You can have only one Solaris partition at a time. Ian already shared the
answer, "Create one 100%
Solaris partition and then use format to create two slices."
> I'm not keen on using Solaris slices because I don't have an understanding of
> what that does to the pool's OS interoperability.
> From: Edward Ned Harvey (opensolarisisdeadlongliveopensolaris)
> Sent: Friday, 15 March 2013 8:44 PM
> To: Andrew Werchowiecki; firstname.lastname@example.org
> Subject: RE: partioned cache devices
>> From: zfs-discuss-boun...@opensolaris.org [mailto:zfs-discuss-
>> boun...@opensolaris.org] On Behalf Of Andrew Werchowiecki
>> muslimwookie@Pyzee:~$ sudo zpool add aggr0 cache c25t10d1p2
>> cannot open '/dev/dsk/c25t10d1p2': I/O error
>> I have two SSDs in the system, I've created an 8gb partition on each drive
>> use as a mirrored write cache. I also have the remainder of the drive
>> partitioned for use as the read only cache. However, when attempting to add
>> it I get the error above.
> Sounds like you're probably running into confusion about how to partition the
> drive. If you create fdisk partitions, they will be accessible as p0, p1,
> p2, but I think p0 unconditionally refers to the whole drive, so the first
> partition is p1, and the second is p2.
> If you create one big solaris fdisk parititon and then slice it via
> "partition" where s2 is typically the encompassing slice, and people usually
> use s1 and s2 and s6 for actual slices, then they will be accessible via s1,
> s2, s6
> Generally speaking, it's unadvisable to split the slog/cache devices anyway.
> If you're splitting it, evidently you're focusing on the wasted space.
> Buying an expensive 128G device where you couldn't possibly ever use more
> than 4G or 8G in the slog. But that's not what you should be focusing on.
> You should be focusing on the speed (that's why you bought it in the first
> place.) The slog is write-only, and the cache is a mixture of read/write,
> where it should be hopefully doing more reads than writes. But regardless of
> your actual success with the cache device, your cache device will be busy
> most of the time, and competing against the slog.
> You have a mirror, you say. You should probably drop both the cache & log.
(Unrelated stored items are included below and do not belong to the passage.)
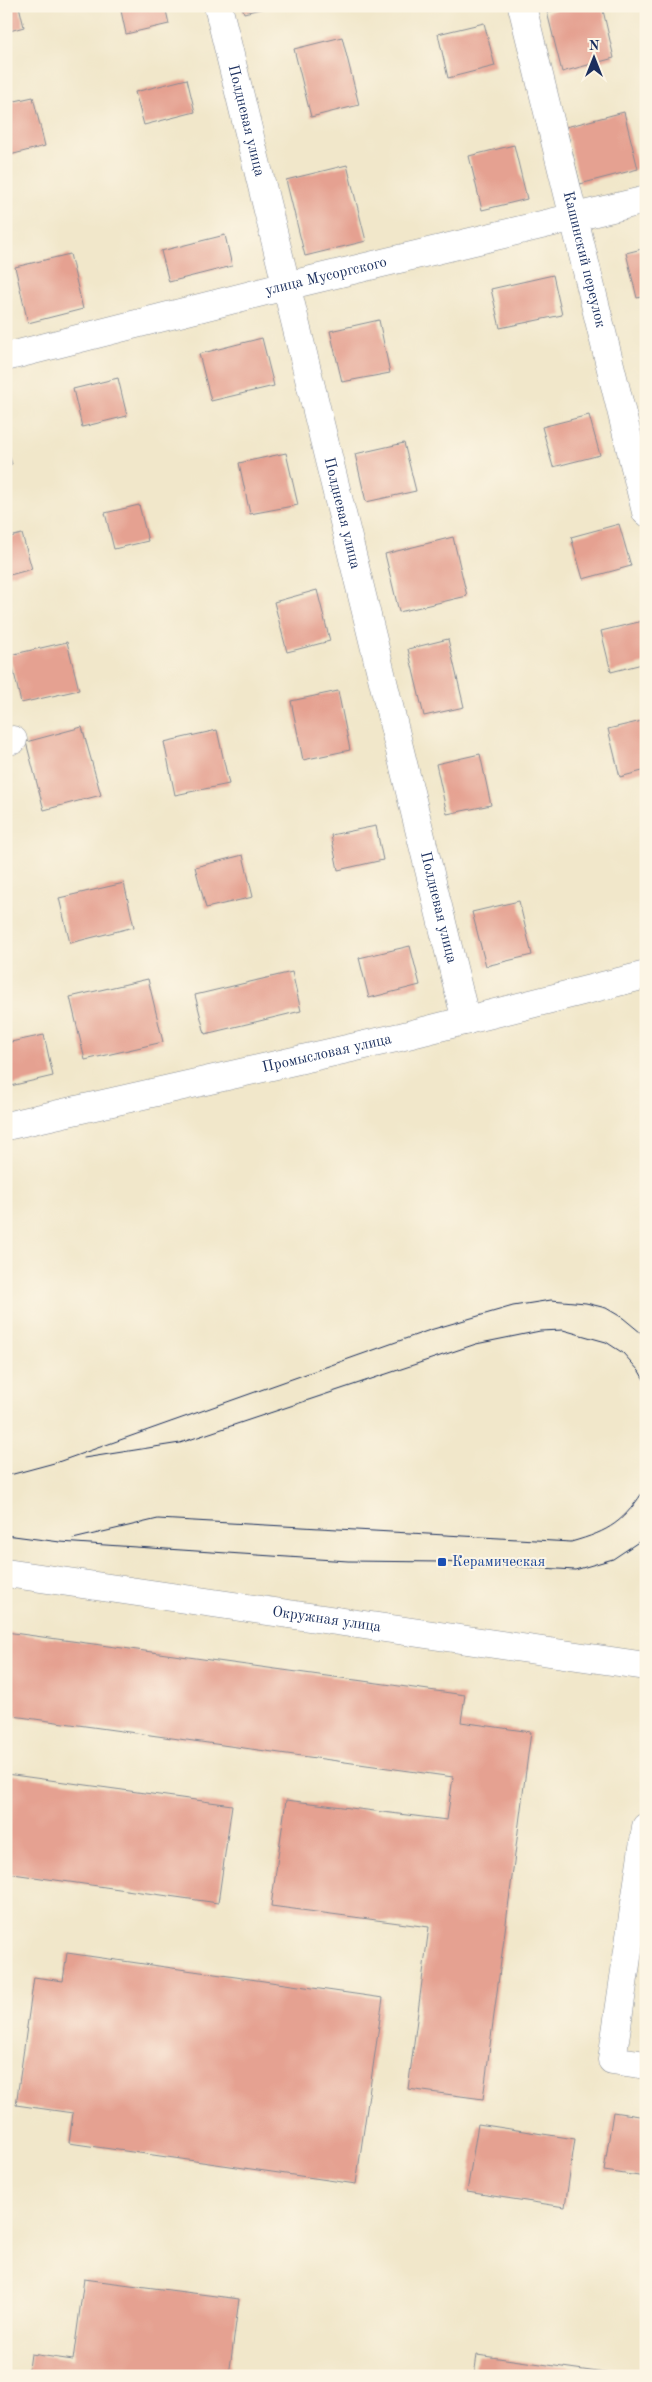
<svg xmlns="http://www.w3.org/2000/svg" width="652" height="2382" viewBox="0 0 652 2382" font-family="'Old Standard TT',serif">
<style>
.building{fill:#e5a191}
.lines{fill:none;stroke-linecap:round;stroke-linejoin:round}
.minor-casing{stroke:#868b94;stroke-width:29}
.major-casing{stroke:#868b94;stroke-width:29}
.minor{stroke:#fff;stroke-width:28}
.major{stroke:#fff;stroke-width:28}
.tram{stroke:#1b2f5e;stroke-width:1}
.transit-dot{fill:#1a4fb4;stroke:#fcf5e5;stroke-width:2}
.labels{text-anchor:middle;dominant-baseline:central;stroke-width:4;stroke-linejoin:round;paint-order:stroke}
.street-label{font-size:15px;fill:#1b2f5e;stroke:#fcf5e5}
.transit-label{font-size:15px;fill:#164399;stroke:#fcf5e5;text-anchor:start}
</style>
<rect width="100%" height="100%" fill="#fcf5e5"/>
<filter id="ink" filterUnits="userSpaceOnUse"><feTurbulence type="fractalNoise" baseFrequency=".02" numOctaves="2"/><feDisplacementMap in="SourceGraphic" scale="10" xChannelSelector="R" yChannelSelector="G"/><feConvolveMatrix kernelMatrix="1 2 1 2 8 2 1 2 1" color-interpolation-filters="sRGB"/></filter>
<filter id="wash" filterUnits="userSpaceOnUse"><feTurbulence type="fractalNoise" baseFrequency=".0096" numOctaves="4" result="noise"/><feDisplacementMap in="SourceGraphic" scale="20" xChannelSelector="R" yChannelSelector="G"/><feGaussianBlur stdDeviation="1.12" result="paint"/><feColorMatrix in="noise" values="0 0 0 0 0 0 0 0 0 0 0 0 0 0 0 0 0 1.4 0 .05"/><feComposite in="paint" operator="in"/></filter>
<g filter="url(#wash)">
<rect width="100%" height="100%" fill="#f1e7ca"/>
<g id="blocks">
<path class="building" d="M 6,6 L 19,6 L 24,27 L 6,32 Z
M 120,6 L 165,6 L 169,24 L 126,34 Z
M 242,6 L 268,6 L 268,7 L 244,13 Z
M 572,6 L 602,6 L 614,58 L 562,72 L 547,12 Z
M 484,23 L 495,66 L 448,78 L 438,34 Z
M 342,37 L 359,105 L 311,117 L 294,49 Z
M 187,79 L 195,112 L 144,125 L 135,92 Z
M 33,97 L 45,146 L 6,156 L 6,103 Z
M 624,112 L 638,169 L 580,184 L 566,127 Z
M 514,145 L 527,199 L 482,210 L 469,156 Z
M 347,165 L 366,241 L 305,256 L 286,180 Z
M 225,235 L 232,266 L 169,282 L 161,251 Z
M 646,248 L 646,296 L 637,298 L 626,253 Z
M 70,254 L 83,309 L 28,323 L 15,267 Z
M 553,275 L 562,315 L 500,328 L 491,289 Z
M 379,320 L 390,373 L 342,382 L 330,331 Z
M 262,338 L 274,386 L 211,401 L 199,354 Z
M 118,378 L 127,416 L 82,427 L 73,389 Z
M 589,415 L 600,455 L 553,467 L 542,427 Z
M 404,443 L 416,491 L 366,502 L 355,454 Z
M 6,445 L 12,464 L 6,466 Z
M 286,453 L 298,505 L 250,514 L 239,463 Z
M 139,505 L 148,541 L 114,549 L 105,513 Z
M 619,524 L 631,566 L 583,579 L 571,537 Z
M 22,534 L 32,569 L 6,576 L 6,538 Z
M 453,537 L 467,596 L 399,612 L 385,554 Z
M 317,590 L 330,641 L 287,652 L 274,602 Z
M 643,621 L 646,631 L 646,663 L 611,672 L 601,631 Z
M 448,639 L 464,707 L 424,716 L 408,649 Z
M 67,642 L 79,690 L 21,703 L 10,655 Z
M 338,691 L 350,750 L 303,760 L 291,701 Z
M 646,720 L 646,770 L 620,777 L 608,729 Z
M 82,727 L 101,795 L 44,810 L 26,742 Z
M 217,730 L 229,784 L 175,795 L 164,742 Z
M 480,754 L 491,805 L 447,814 L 436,764 Z
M 376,826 L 383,860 L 338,870 L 331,835 Z
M 243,855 L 253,897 L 206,908 L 195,867 Z
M 124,883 L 134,927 L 70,943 L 59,898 Z
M 519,901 L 532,955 L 486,966 L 472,912 Z
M 410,946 L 420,985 L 369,998 L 359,958 Z
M 292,972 L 301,1011 L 205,1034 L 195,995 Z
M 148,979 L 163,1042 L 85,1060 L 70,997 Z
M 44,1035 L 53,1076 L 6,1087 L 6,1043 Z
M 6,1632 L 465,1695 L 461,1722 L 531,1732 L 483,2099 L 408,2089 L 429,1927 L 271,1906 L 286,1800 L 447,1820 L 453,1777 L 6,1715 Z
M 6,1774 L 232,1805 L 218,1903 L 6,1873 Z
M 67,1953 L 383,1998 L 356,2184 L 69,2143 L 73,2113 L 16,2105 L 34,1977 L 63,1981 Z
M 613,2112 L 646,2117 L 646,2177 L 604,2171 Z
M 478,2124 L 575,2139 L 565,2207 L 467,2192 Z
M 84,2279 L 239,2299 L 229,2376 L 28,2376 L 31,2354 L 73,2360 Z
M 477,2355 L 619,2375 L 619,2376 L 474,2376 Z"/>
</g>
</g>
<g filter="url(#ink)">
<use href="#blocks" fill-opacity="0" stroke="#868b94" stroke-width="1"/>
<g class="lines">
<defs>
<g id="minor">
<path id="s1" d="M 218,6 L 466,1021"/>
<path id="s2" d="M 522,6 L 646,512"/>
<path id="s3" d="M 6,357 L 286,286 L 646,200"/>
<path d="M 6,741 L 13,740"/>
<path id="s4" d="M 6,1126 L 400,1037 L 646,975"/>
<path d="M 646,1827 L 612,2060 L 646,2065"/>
</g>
<g id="major">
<path id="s5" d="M 6,1573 L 646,1666"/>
</g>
</defs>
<use href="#minor" class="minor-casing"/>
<use href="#major" class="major-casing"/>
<use href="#minor" class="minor"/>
<use href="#major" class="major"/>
<path class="tram" d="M 84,1458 L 180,1443 L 476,1344 L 540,1331 L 563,1330 L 606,1342 L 623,1353 L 639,1371 L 646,1383
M 6,1476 L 58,1462 L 430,1330 L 513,1306 L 551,1300 L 586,1303 L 606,1308 L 623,1318 L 646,1337
M 6,1535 L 60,1542 L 348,1561 L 442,1562 L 575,1570 L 613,1559 L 646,1537
M 73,1539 L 158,1519 L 571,1542 C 610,1531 624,1522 646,1487"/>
</g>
</g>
<rect class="transit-dot" x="437" y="1557" width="10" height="10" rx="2.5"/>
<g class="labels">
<g class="street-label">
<text stroke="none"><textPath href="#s1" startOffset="118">Полдневая улица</textPath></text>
<text stroke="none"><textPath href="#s2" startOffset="261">Кашинский переулок</textPath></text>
<text stroke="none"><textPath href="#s3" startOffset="330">улица Мусоргского</textPath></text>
<text stroke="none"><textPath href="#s1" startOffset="522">Полдневая улица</textPath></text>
<text stroke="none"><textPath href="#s1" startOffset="928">Полдневая улица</textPath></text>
<text stroke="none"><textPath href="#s4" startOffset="329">Промысловая улица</textPath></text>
<text stroke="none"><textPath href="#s5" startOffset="324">Окружная улица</textPath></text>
</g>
<g class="transit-label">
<text x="452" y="1562">Керамическая</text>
</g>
</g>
<rect width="652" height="2382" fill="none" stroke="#fcf5e5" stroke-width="25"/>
<g transform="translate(594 58)" stroke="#fcf5e5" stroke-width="4" paint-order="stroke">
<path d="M0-4L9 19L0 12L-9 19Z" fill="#1b2f5e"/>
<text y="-8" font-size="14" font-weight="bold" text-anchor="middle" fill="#1b2f5e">N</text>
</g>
</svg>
> Use one whole device for the cache, use one whole device for the log. The
> only risk you'll run is:
> Since a slog is write-only (except during mount, typically at boot) it's
> possible to have a failure mode where you think you're writing to the log,
> but the first time you go back and read, you discover an error, and discover
> the device has gone bad. In other words, without ever doing any reads, you
> might not notice when/if the device goes bad. Fortunately, there's an easy
> workaround. You could periodically (say, once a month) script the removal of
> your log device, create a junk pool, write a bunch of data to it, scrub it
> (thus verifying it was written correctly) and in the absence of any scrub
> errors, destroy the junk pool and re-add the device as a slog to the main
> I've never heard of anyone actually being that paranoid, and I've never heard
> of anyone actually experiencing the aforementioned possible undetected device
> failure mode. So this is all mostly theoretical.
> Mirroring the slog device really isn't necessary in the modern age.